If there is one universal complaint we hear from Performance Bond applicants it is their reluctance to give personal indemnity. And there is even more resistance from their spouses! Keep in mind, people operate through corporations to protect their personal assets. So why defeat the purpose by signing personally? Why do bonding companies require this and can it be avoided?
The giving a personal indemnity makes the company owners and spouses liable in the event of a bond claim or loss. It means assets such as their home and investments are literally at risk if there is a problem on a bonded contract. People typically view bonds the same as insurance where there is no such personal obligation. Therefore there’s a natural resistance to this bonding requirement.
Let’s stop for a moment and understand why such indemnity is expected. A bonding relationship is much like borrowing money from a bank. Unlike insurance, neither the bank nor the bonding company ever expects to have a loss. When you apply for a bank line the lender may ask for personal signatures of the company owners (co-signers) to support the credit application.

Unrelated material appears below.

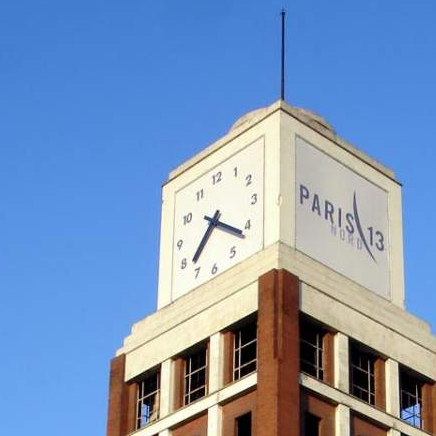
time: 7:21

This means that if the company fails to pay the debt, the bank may seek recovery from the co-signers. The bank wants the owners to stand behind the company obligation.
The same approach is used in bonding. Bonding companies want the company owners to share in the risk and understand the importance of preventing losses. Personal indemnity accomplishes this.
Why must spouses sign?
1. Company stock is normally a jointly owned marital asset.
2. The success of the bonded contracts benefits both parties even if they are not both active in the company.
3. Bonding companies want to prevent assets from being moved around to avoid the indemnity obligations.
For these reasons “full personal indemnity” is generally required by all bonding companies. However there are some exceptions. How do some company owners avoid this requirement?
• A long relationship with the surety. It is possible that after many years in a profitable relationship, the contractor may convince the surety to make an exception.
• The company’s size or nature. Firms with a multi-million dollar net worth may be viewed as so credit worthy, the additional support is unnecessary.
• Public Companies. Publicly owned companies and ESOPs normally only give company indemnity. In both cases obtaining personal indemnity is impractical. If the underwriters want the account they know full indemnity is not in the cards.
• Pre-Nup. The existence of a Prenuptial Agreement or Non-transfer of Assets Agreement between married parties/stockholders could justify waiving the spouse. However, the stockholder would still give indemnity.
These examples are real life solutions. However for many contractors they are simply not within reach. The simple truth is that in most cases the requirement cannot be avoided.
No company owners/spouses like to give personal indemnity, but virtually all must do so if they wish to have bonded contracts.